Donald Trump’s “America First” Theme – Draws Criticism as an “Ugly Echo” of 1930s Movement!

Dear Commons Community,

Last Wednesday, Donald Trump gave a foreign policy speech during which he referred several times to his proposed “America First” position:

 “My foreign policy will always put the interests of the American people, and American security, above all else. That will be the foundation of every decision that I will make. America First will be the major and overriding theme of my administration.”

During the Sunday morning television news shows, several commentators mentioned briefly the history  of another America First theme, used in the United States in the 1930s to maintain an isolationist position in the days leading up to World War II.   Susan Dunn, a professor of Humanities at Willaims College, in a CNN op-ed, summarized the earlier America First as:

“It is extremely unfortunate that in his speech Wednesday outlining his foreign policy goals, Donald Trump chose to brand his foreign policy with the noxious slogan “America First,” the name of the isolationist, defeatist, anti-Semitic national organization that urged the United States to appease Adolf Hitler.

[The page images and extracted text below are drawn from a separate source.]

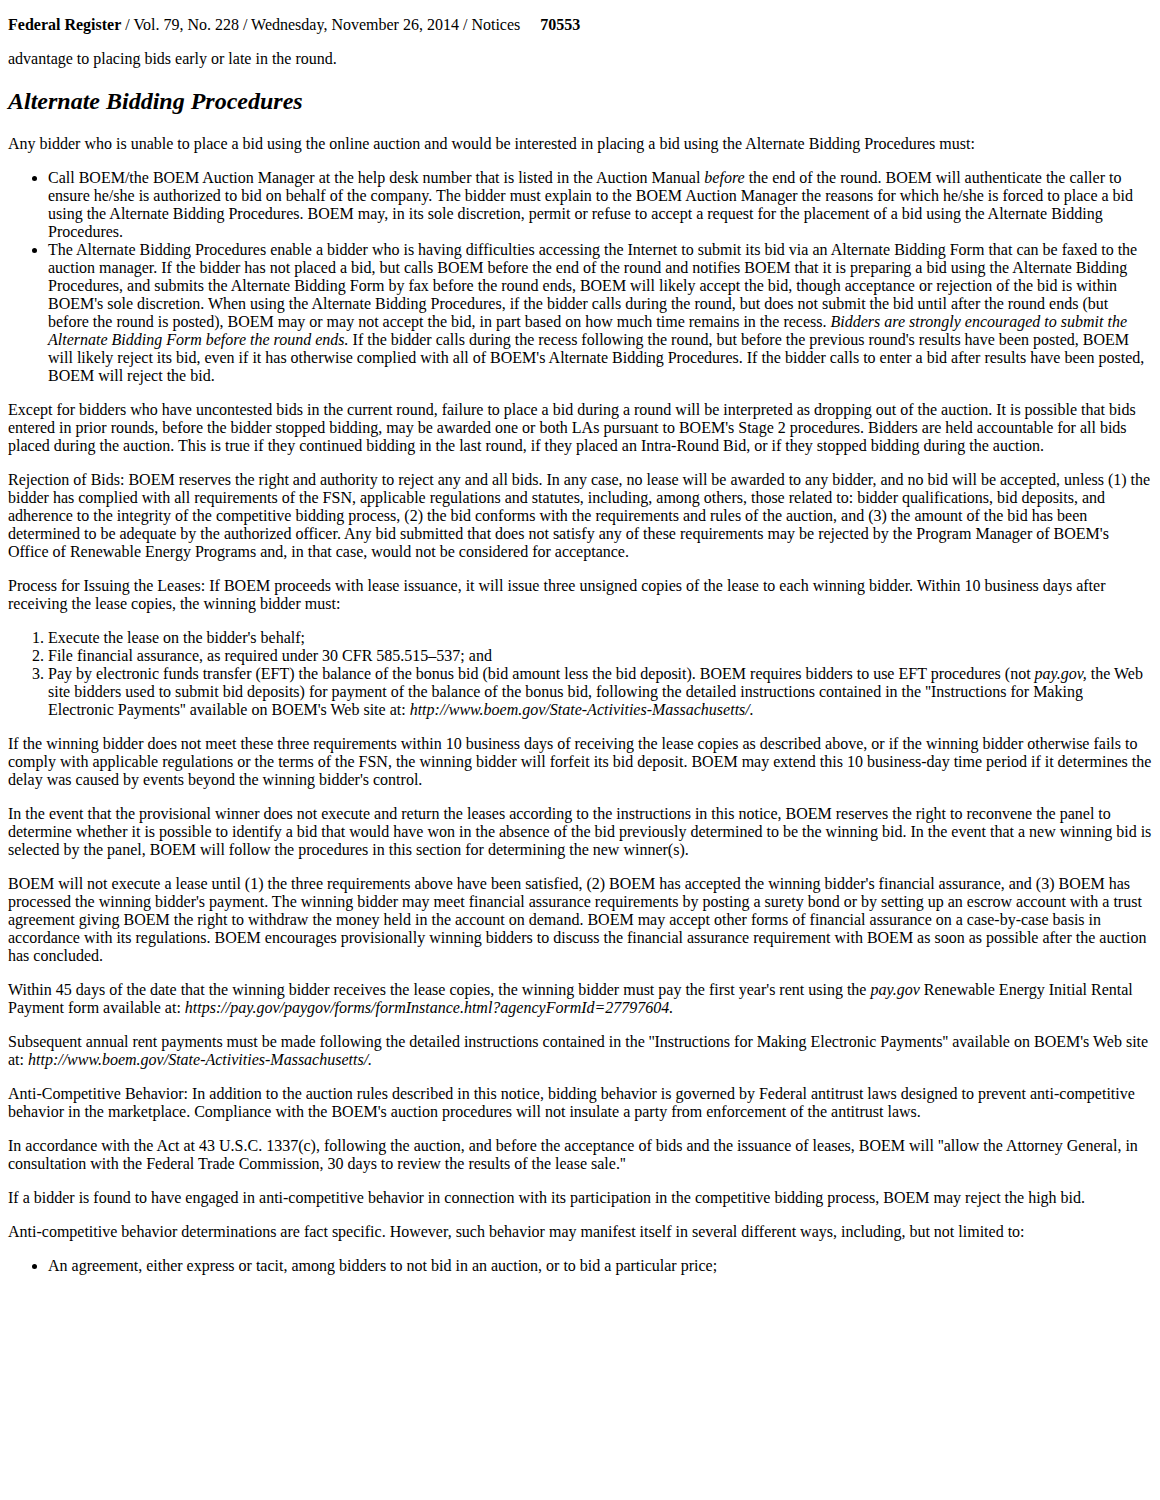Federal Register / Vol. 79, No. 228 / Wednesday, November 26, 2014 / Notices 70553
advantage to placing bids early or late in the round.
Alternate Bidding Procedures
Any bidder who is unable to place a bid using the online auction and would be interested in placing a bid using the Alternate Bidding Procedures must:
Call BOEM/the BOEM Auction Manager at the help desk number that is listed in the Auction Manual before the end of the round. BOEM will authenticate the caller to ensure he/she is authorized to bid on behalf of the company. The bidder must explain to the BOEM Auction Manager the reasons for which he/she is forced to place a bid using the Alternate Bidding Procedures. BOEM may, in its sole discretion, permit or refuse to accept a request for the placement of a bid using the Alternate Bidding Procedures.
The Alternate Bidding Procedures enable a bidder who is having difficulties accessing the Internet to submit its bid via an Alternate Bidding Form that can be faxed to the auction manager. If the bidder has not placed a bid, but calls BOEM before the end of the round and notifies BOEM that it is preparing a bid using the Alternate Bidding Procedures, and submits the Alternate Bidding Form by fax before the round ends, BOEM will likely accept the bid, though acceptance or rejection of the bid is within BOEM's sole discretion. When using the Alternate Bidding Procedures, if the bidder calls during the round, but does not submit the bid until after the round ends (but before the round is posted), BOEM may or may not accept the bid, in part based on how much time remains in the recess. Bidders are strongly encouraged to submit the Alternate Bidding Form before the round ends. If the bidder calls during the recess following the round, but before the previous round's results have been posted, BOEM will likely reject its bid, even if it has otherwise complied with all of BOEM's Alternate Bidding Procedures. If the bidder calls to enter a bid after results have been posted, BOEM will reject the bid.
Except for bidders who have uncontested bids in the current round, failure to place a bid during a round will be interpreted as dropping out of the auction. It is possible that bids entered in prior rounds, before the bidder stopped bidding, may be awarded one or both LAs pursuant to BOEM's Stage 2 procedures. Bidders are held accountable for all bids placed during the auction. This is true if they continued bidding in the last round, if they placed an Intra-Round Bid, or if they stopped bidding during the auction.
Rejection of Bids: BOEM reserves the right and authority to reject any and all bids. In any case, no lease will be awarded to any bidder, and no bid will be accepted, unless (1) the bidder has complied with all requirements of the FSN, applicable regulations and statutes, including, among others, those related to: bidder qualifications, bid deposits, and adherence to the integrity of the competitive bidding process, (2) the bid conforms with the requirements and rules of the auction, and (3) the amount of the bid has been determined to be adequate by the authorized officer. Any bid submitted that does not satisfy any of these requirements may be rejected by the Program Manager of BOEM's Office of Renewable Energy Programs and, in that case, would not be considered for acceptance.
Process for Issuing the Leases: If BOEM proceeds with lease issuance, it will issue three unsigned copies of the lease to each winning bidder. Within 10 business days after receiving the lease copies, the winning bidder must:
Execute the lease on the bidder's behalf;
File financial assurance, as required under 30 CFR 585.515–537; and
Pay by electronic funds transfer (EFT) the balance of the bonus bid (bid amount less the bid deposit). BOEM requires bidders to use EFT procedures (not pay.gov, the Web site bidders used to submit bid deposits) for payment of the balance of the bonus bid, following the detailed instructions contained in the ''Instructions for Making Electronic Payments'' available on BOEM's Web site at: http://www.boem.gov/State-Activities-Massachusetts/.
If the winning bidder does not meet these three requirements within 10 business days of receiving the lease copies as described above, or if the winning bidder otherwise fails to comply with applicable regulations or the terms of the FSN, the winning bidder will forfeit its bid deposit. BOEM may extend this 10 business-day time period if it determines the delay was caused by events beyond the winning bidder's control.
In the event that the provisional winner does not execute and return the leases according to the instructions in this notice, BOEM reserves the right to reconvene the panel to determine whether it is possible to identify a bid that would have won in the absence of the bid previously determined to be the winning bid. In the event that a new winning bid is selected by the panel, BOEM will follow the procedures in this section for determining the new winner(s).
BOEM will not execute a lease until (1) the three requirements above have been satisfied, (2) BOEM has accepted the winning bidder's financial assurance, and (3) BOEM has processed the winning bidder's payment. The winning bidder may meet financial assurance requirements by posting a surety bond or by setting up an escrow account with a trust agreement giving BOEM the right to withdraw the money held in the account on demand. BOEM may accept other forms of financial assurance on a case-by-case basis in accordance with its regulations. BOEM encourages provisionally winning bidders to discuss the financial assurance requirement with BOEM as soon as possible after the auction has concluded.
Within 45 days of the date that the winning bidder receives the lease copies, the winning bidder must pay the first year's rent using the pay.gov Renewable Energy Initial Rental Payment form available at: https://pay.gov/paygov/forms/formInstance.html?agencyFormId=27797604.
Subsequent annual rent payments must be made following the detailed instructions contained in the ''Instructions for Making Electronic Payments'' available on BOEM's Web site at: http://www.boem.gov/State-Activities-Massachusetts/.
Anti-Competitive Behavior: In addition to the auction rules described in this notice, bidding behavior is governed by Federal antitrust laws designed to prevent anti-competitive behavior in the marketplace. Compliance with the BOEM's auction procedures will not insulate a party from enforcement of the antitrust laws.
In accordance with the Act at 43 U.S.C. 1337(c), following the auction, and before the acceptance of bids and the issuance of leases, BOEM will ''allow the Attorney General, in consultation with the Federal Trade Commission, 30 days to review the results of the lease sale.''
If a bidder is found to have engaged in anti-competitive behavior in connection with its participation in the competitive bidding process, BOEM may reject the high bid.
Anti-competitive behavior determinations are fact specific. However, such behavior may manifest itself in several different ways, including, but not limited to:
An agreement, either express or tacit, among bidders to not bid in an auction, or to bid a particular price;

The America First Committee began at Yale University, where Douglas Stuart Jr., the son of a vice president of Quaker Oats, began organizing his fellow students in spring 1940. He and Gerald Ford, the future American president, and Potter Stewart, the future Supreme Court justice, drafted a petition stating, “We demand that Congress refrain from war, even if England is on the verge of defeat.”

The American First Committee became fairly popular and was supported by a number of prominent businessmen and government officials. 

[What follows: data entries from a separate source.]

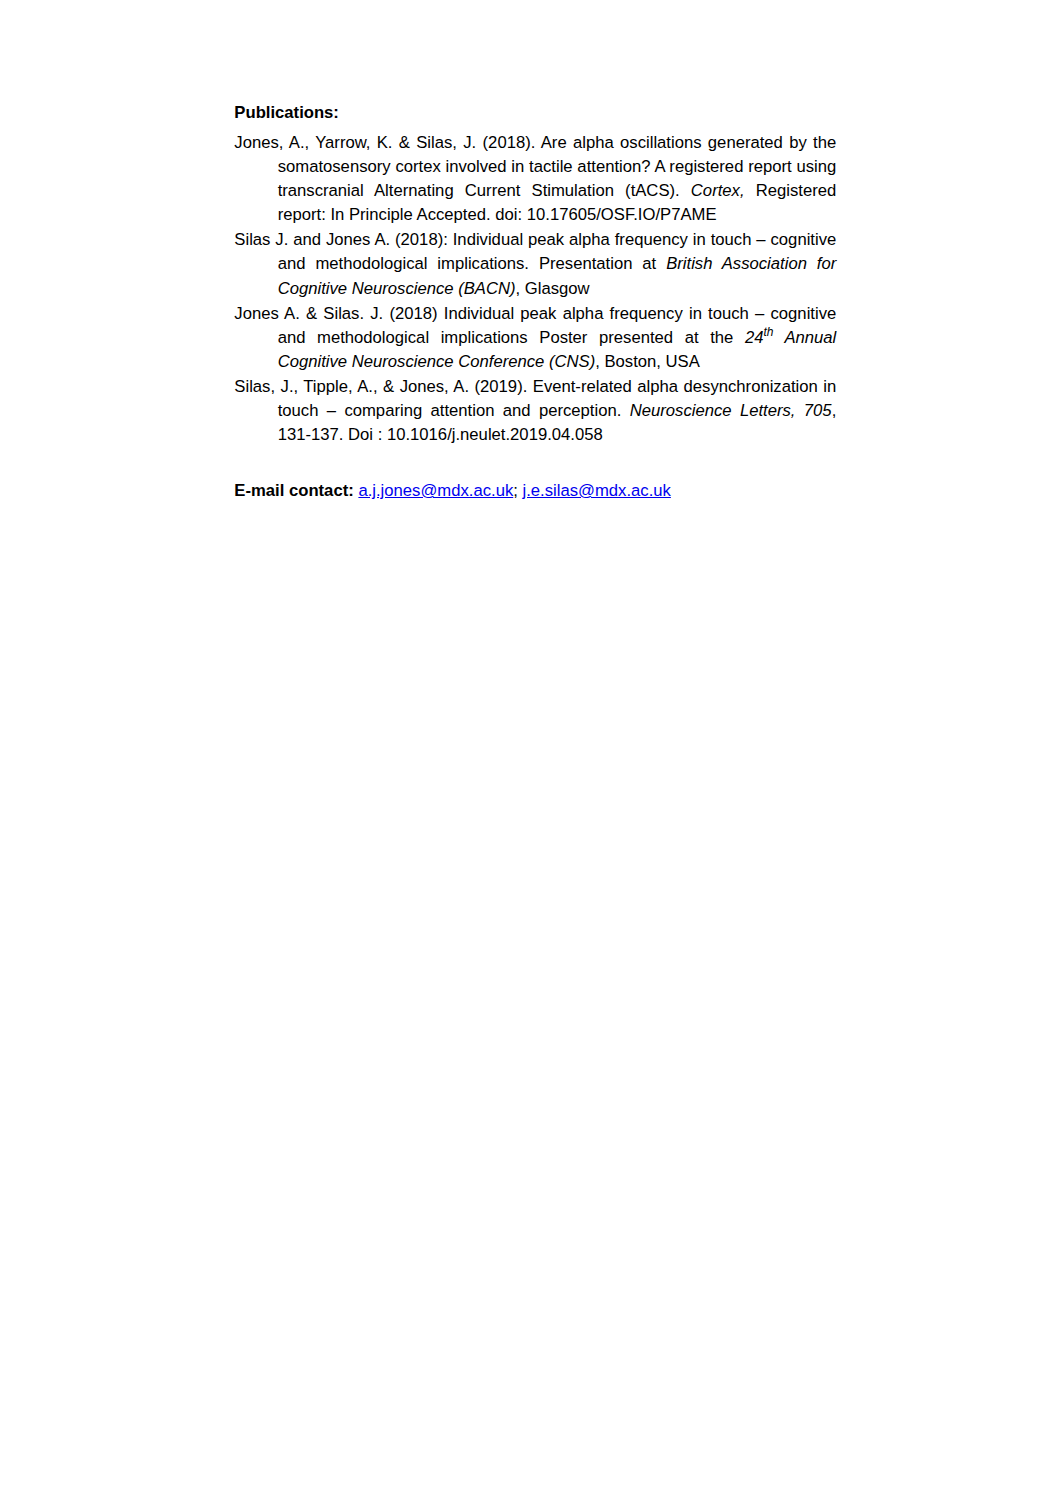Publications:
Jones, A., Yarrow, K. & Silas, J. (2018). Are alpha oscillations generated by the somatosensory cortex involved in tactile attention? A registered report using transcranial Alternating Current Stimulation (tACS). Cortex, Registered report: In Principle Accepted. doi: 10.17605/OSF.IO/P7AME
Silas J. and Jones A. (2018): Individual peak alpha frequency in touch – cognitive and methodological implications. Presentation at British Association for Cognitive Neuroscience (BACN), Glasgow
Jones A. & Silas. J. (2018) Individual peak alpha frequency in touch – cognitive and methodological implications Poster presented at the 24th Annual Cognitive Neuroscience Conference (CNS), Boston, USA
Silas, J., Tipple, A., & Jones, A. (2019). Event-related alpha desynchronization in touch – comparing attention and perception. Neuroscience Letters, 705, 131-137. Doi : 10.1016/j.neulet.2019.04.058
E-mail contact: a.j.jones@mdx.ac.uk; j.e.silas@mdx.ac.uk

“Seeking to brand itself as a mainstream organization, America First struggled with the problem of the anti-Semitism of some of its leaders and many of its members. It had to remove from its executive committee not only the notoriously anti-Semitic Henry Ford but also Avery Brundage, the former chairman of the U.S. Olympic Committee who had prevented two Jewish runners from the American track team in Berlin in 1936 from running in the finals of the 4×100 relay.”

America First came to an end with the bombing of Pearl Harbor and America’s entry into the War.  I doubt that Trump’s speech writers deliberately selected the theme as a throwback to the 1930s.  However, as Eleanor Clift of CBS’s McLaughlin Group commented, they would be wise to check their history books more carefully in the future.